My late friend Laurie Kingston published a book in 2009, Not Done Yet, her tale of being diagnosed with, and living with, metastatic breast cancer. I accidentally found my way to the book on my own, years before Catherine herself was diagnosed with the same cancer, and I will be forever thankful to Laurie for unwittingly preparing me for something about what was to come.

Early in her book, in the chapter What (Not) to Say, Laurie wrote:

It’s not easy to know how to respond when someone tells you she has breast cancer, but for goodness sake, say something. As hard as it is, and as awkward as you might feel, it is worse to say nothing than to mutter a few heartfelt words.

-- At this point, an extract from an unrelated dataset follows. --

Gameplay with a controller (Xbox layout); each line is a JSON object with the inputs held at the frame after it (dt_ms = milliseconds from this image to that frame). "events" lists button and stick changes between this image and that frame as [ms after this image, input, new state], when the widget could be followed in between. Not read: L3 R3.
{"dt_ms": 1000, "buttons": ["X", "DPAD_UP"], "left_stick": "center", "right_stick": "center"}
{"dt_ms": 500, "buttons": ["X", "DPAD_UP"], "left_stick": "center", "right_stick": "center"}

When Catherine was diagnosed–a process the spun from biopsy to single mastectomy to double mastectomy to, oh, no, wait, none of that, it’s  incurable-but-treatable in a dizzyingly fast progression–I realized that part of my job was to manage the flow of information to Catherine’s family, friends and familiars: I knew that having to update everyone she knew about the latest scan, or how she was feeling, or what she needed, could quickly sap her of her increasingly scarce energy.

So I did what comes naturally: I started an email newsletter.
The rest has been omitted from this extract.